• _Problem requirements_:
Word for word, write the records out again, but omit each picture.
═══ Dataset excerpts ═══
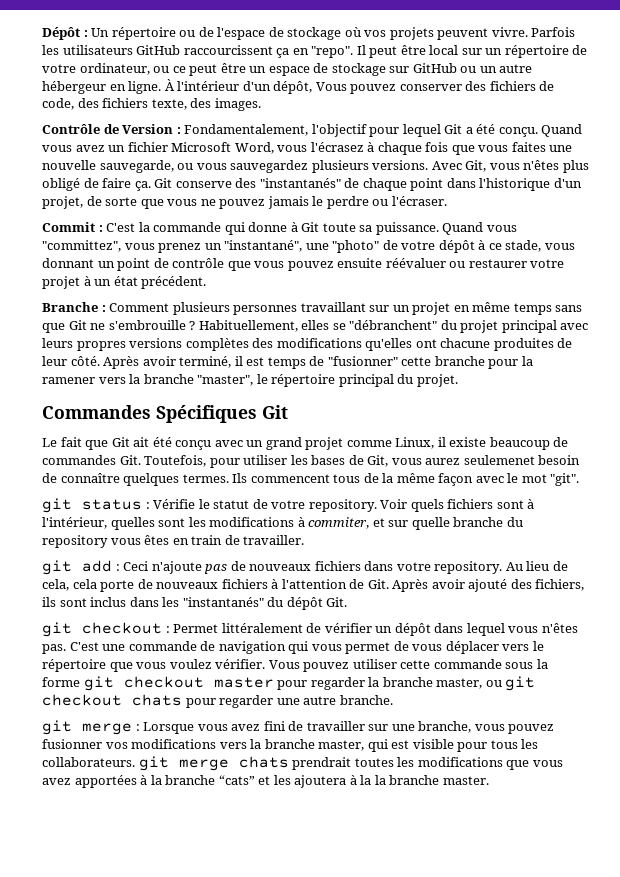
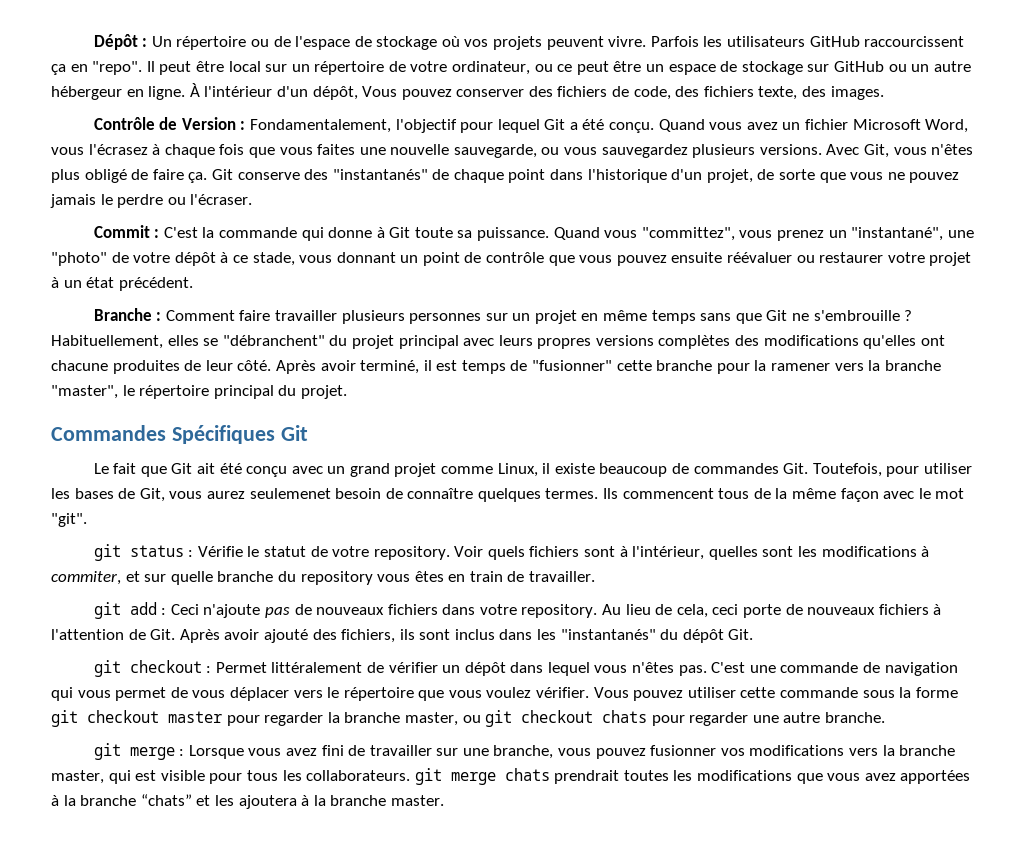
(170, 307) none -> [239,310,337,321] faire travailler
[300,302,366,312] travaillant -> (482, 318) none
[72,579,97,589] cela -> [712,604,739,615] ceci
[218,775,255,785] “cats” -> [140,794,192,806] “chats”
[374,775,386,785] la -> (326, 800) none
═══
• _Exercise result_:
(170, 307) none -> [239,310,337,321] faire travailler
[300,302,366,312] travaillant -> (482, 318) none
[72,579,97,589] cela -> [712,604,739,615] ceci
[218,775,255,785] “cats” -> [140,794,192,806] “chats”
[374,775,386,785] la -> (326, 800) none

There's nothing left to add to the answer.